§ **WHAT THE EXERCISE ASKS**: The records below must be transcribed precisely and in full.

(Stored data)
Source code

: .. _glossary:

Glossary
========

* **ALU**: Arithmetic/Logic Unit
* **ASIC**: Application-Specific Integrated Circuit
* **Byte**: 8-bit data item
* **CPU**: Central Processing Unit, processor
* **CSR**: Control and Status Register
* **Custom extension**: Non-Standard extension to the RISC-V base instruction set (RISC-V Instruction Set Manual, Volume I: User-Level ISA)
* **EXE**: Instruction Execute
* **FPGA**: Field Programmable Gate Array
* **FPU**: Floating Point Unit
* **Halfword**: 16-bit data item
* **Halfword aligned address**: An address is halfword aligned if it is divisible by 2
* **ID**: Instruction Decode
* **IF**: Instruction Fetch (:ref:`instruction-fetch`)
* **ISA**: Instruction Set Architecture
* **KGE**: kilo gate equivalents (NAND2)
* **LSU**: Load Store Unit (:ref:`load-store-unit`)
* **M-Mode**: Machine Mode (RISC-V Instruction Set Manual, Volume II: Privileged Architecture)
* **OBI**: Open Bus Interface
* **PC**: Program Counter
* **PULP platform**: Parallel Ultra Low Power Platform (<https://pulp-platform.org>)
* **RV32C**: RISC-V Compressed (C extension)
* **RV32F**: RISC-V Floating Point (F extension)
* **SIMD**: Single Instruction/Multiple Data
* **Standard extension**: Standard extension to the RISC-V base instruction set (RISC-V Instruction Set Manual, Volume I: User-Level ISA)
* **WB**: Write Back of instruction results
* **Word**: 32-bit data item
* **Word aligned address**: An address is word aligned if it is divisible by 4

§ **ANSWER SECTION**:
Source code

: .. _glossary:

Glossary
========

* **ALU**: Arithmetic/Logic Unit
* **ASIC**: Application-Specific Integrated Circuit
* **Byte**: 8-bit data item
* **CPU**: Central Processing Unit, processor
* **CSR**: Control and Status Register
* **Custom extension**: Non-Standard extension to the RISC-V base instruction set (RISC-V Instruction Set Manual, Volume I: User-Level ISA)
* **EXE**: Instruction Execute
* **FPGA**: Field Programmable Gate Array
* **FPU**: Floating Point Unit
* **Halfword**: 16-bit data item
* **Halfword aligned address**: An address is halfword aligned if it is divisible by 2
* **ID**: Instruction Decode
* **IF**: Instruction Fetch (:ref:`instruction-fetch`)
* **ISA**: Instruction Set Architecture
* **KGE**: kilo gate equivalents (NAND2)
* **LSU**: Load Store Unit (:ref:`load-store-unit`)
* **M-Mode**: Machine Mode (RISC-V Instruction Set Manual, Volume II: Privileged Architecture)
* **OBI**: Open Bus Interface
* **PC**: Program Counter
* **PULP platform**: Parallel Ultra Low Power Platform (<https://pulp-platform.org>)
* **RV32C**: RISC-V Compressed (C extension)
* **RV32F**: RISC-V Floating Point (F extension)
* **SIMD**: Single Instruction/Multiple Data
* **Standard extension**: Standard extension to the RISC-V base instruction set (RISC-V Instruction Set Manual, Volume I: User-Level ISA)
* **WB**: Write Back of instruction results
* **Word**: 32-bit data item
* **Word aligned address**: An address is word aligned if it is divisible by 4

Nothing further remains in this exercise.